# Architecture overview (/docs/explanation/architecture)



## A modular monolith, on purpose [#a-modular-monolith-on-purpose]

RyTask's backend is a single NestJS application split into modules with hard boundaries —
identity, orgs, projects, work-items, comments, views, search, notifications, slack, and
time-tracking. It deploys as one process and one database, which keeps self-hosting simple
(the whole point of the product), while the boundaries keep each module extractable into its
own service later without a rewrite. You get microservice discipline without microservice
operations.

## What a module is here [#what-a-module-is-here]

A module exposes exactly two public surfaces:

* a **contract** — a `*.contract.ts` file declaring the service interface other modules may
  call, and
* its **published events** — domain events under `events/` that other modules may subscribe to.

Everything else — providers, repositories, domain policies, internal services — is private.
A module never imports another module's repositories and never queries another module's tables
directly. Cross-module reads go through the owning module's contract or a read-model it
publishes.

## Boundaries are enforced, not promised [#boundaries-are-enforced-not-promised]

The rules above are not a convention to remember in code review. They are checked by
dependency-cruiser in CI (`pnpm check:boundaries`, configured in
`packages/config/dependency-cruiser.cjs`), with three rules:

* **`no-cross-module-internals`** — a module may only reach another module through its
  `*.contract.ts` or its `events/`; importing another module's services, providers,
  repositories, or domain code fails the build.
* **`no-raw-db-outside-repositories`** — direct imports of the database package are only
  allowed inside `repositories/` and the tenancy machinery, so every query flows through a
  tenant-scoped repository (see [multi-tenancy](/docs/explanation/multi-tenancy)).
* **`no-circular`** — circular dependencies make modules non-extractable, so they are an
  error anywhere.

A boundary violation is a red build, the same as a failing test.

## One codebase, one image, two roles [#one-codebase-one-image-two-roles]

The API server and the background worker are the same codebase and the same Docker image. The
entrypoint in `apps/api/src/main.ts` checks one environment variable: with `WORKER=1` it boots
the BullMQ background processors, otherwise it boots the HTTP server. Domain logic lives once;
request handling and background processing scale independently by running more of either role.

Async work — notifications, Slack delivery, scheduled scans — goes through BullMQ on Redis.
Jobs are idempotent and safe to retry, and every queue processor has an integration test that
enqueues, processes, and asserts, including on replay.

## API-first, no back doors [#api-first-no-back-doors]

The REST API and the domain events are the contract. The web app, the Slack bot, and the MCP
server are all clients of the same services — none of them gets a private side channel into
the database or a special-cased code path. An MCP tool dispatches to the same service its REST
sibling calls, under the same permissions and the same tenant context. This is what makes
[full MCP parity](/docs/explanation/mcp-parity) sustainable: there is only one surface to keep
in parity with.

## Ports and adapters at the edges [#ports-and-adapters-at-the-edges]

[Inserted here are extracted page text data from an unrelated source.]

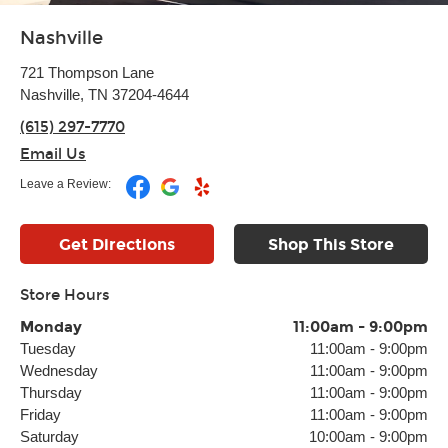
Nashville
721 Thompson Lane
Nashville, TN 37204-4644
(615) 297-7770
Email Us
Leave a Review:
Get Directions
Shop This Store
Store Hours
Monday
11:00am
-
9:00pm
Tuesday
11:00am
-
9:00pm
Wednesday
11:00am
-
9:00pm
Thursday
11:00am
-
9:00pm
Friday
11:00am
-
9:00pm
Saturday
10:00am
-
9:00pm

External I/O sits behind interfaces in `apps/api/src/common`: `Clock`, `IdGenerator`,
`PasswordHasher`, `Mailer`, `Crypto`, and the Slack and GitHub ports, among others. Domain
logic depends on the port, never the vendor library, so policies and providers are pure and
testable without infrastructure — and swapping an adapter (a different mailer, a fake clock in
tests) touches one file.

## The monorepo at a glance [#the-monorepo-at-a-glance]

| Path                 | What lives there                                                                          |
| -------------------- | ----------------------------------------------------------------------------------------- |
| `apps/api`           | The NestJS backend — API and worker, selected by `WORKER=1`.                              |
| `apps/web`           | The Next.js web app.                                                                      |
| `apps/docs`          | This documentation site.                                                                  |
| `packages/db`        | The Drizzle schema (`src/tables.ts` is the single source of truth), migrations, and seed. |
| `packages/contracts` | Shared DTOs, the MCP tool registry, and API schemas — one contract, no drift.             |
| `packages/ui`        | Shared React components and the design tokens.                                            |
| `packages/config`    | Shared tsconfig, Biome, Vitest, and boundary-rule presets.                                |
| `packages/sdk`       | The generated TypeScript client.                                                          |
| `infra/docker`       | Dockerfiles and the Compose stack.                                                        |
| `scripts`            | The CI gates — required tests, MCP parity, design tokens.                                 |

For how these pieces are kept honest in CI, see
[testing and quality gates](/docs/explanation/testing-and-quality).